**TEXT EXCERPT**
Documentation with roxygen2 comments

What is roxygen2?

  • R package for documenting functions
  • Special comments starting with #'
  • Can generate help files automatically
  • Standard format used in R packages

Key tags:

  • @param: describe arguments
  • @return: describe output
  • @examples: show usage

Learn more: roxygen2.r-lib.org

#' Calculate standardized effect size (Cohen's d)
#'
#' @param group1 Numeric vector for group 1
#' @param group2 Numeric vector for group 2
#' @param na.rm Logical; should missing values be removed? Default TRUE
#'
#' @return Numeric value representing Cohen's d effect size
#' @export
#'
#' @examples
#' group_a <- c(10, 12, 14, 16, 18)
#' group_b <- c(15, 17, 19, 21, 23)
#' cohens_d(group_a, group_b)
cohens_d <- function(group1, group2, na.rm = TRUE) {
  mean_diff <- mean(group1, na.rm = na.rm) - mean(group2, na.rm = na.rm)
  pooled_sd <- sqrt((var(group1, na.rm = na.rm) + var(group2, na.rm = na.rm)) / 2)
  return(mean_diff / pooled_sd)
}

Common pitfalls to avoid

  1. Modifying global variables inside functions
# BAD: modifies global variable
process_data <- function() {
  data <<- data |> filter(!is.na(x))  # Don't do this!
}

# GOOD: returns a value
process_data <- function(data) {
  data |> filter(!is.na(x))
}

More pitfalls

  1. Overly complex functions
# BAD: does too many things
analyze_everything <- function(data) {
  # 100 lines of code doing loading, cleaning, analyzing, plotting...

**REQUIRED ACTION**
Copy word for word the passage of the roxygen2 documentation text from "# GOOD: returns" up to and including "cleaning, analyzing, plotting...".

**RECORD EXTRACTS**
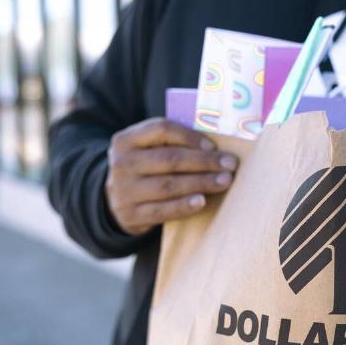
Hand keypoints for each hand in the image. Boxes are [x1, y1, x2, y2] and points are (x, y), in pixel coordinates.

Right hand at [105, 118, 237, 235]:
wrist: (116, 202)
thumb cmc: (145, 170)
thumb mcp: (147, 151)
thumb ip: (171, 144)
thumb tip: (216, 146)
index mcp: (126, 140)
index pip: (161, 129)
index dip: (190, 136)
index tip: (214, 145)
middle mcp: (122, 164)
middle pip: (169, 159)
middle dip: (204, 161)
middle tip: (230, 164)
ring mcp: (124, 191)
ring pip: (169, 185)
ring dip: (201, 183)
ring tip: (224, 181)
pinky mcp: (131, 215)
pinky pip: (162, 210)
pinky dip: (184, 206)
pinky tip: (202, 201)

---

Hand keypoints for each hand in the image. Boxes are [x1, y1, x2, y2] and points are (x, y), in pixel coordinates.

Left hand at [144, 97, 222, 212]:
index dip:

**EXERCISE SOLUTION**
# GOOD: returns a value
process_data <- function(data) {
  data |> filter(!is.na(x))
}

More pitfalls

  1. Overly complex functions
# BAD: does too many things
analyze_everything <- function(data) {
  # 100 lines of code doing loading, cleaning, analyzing, plotting...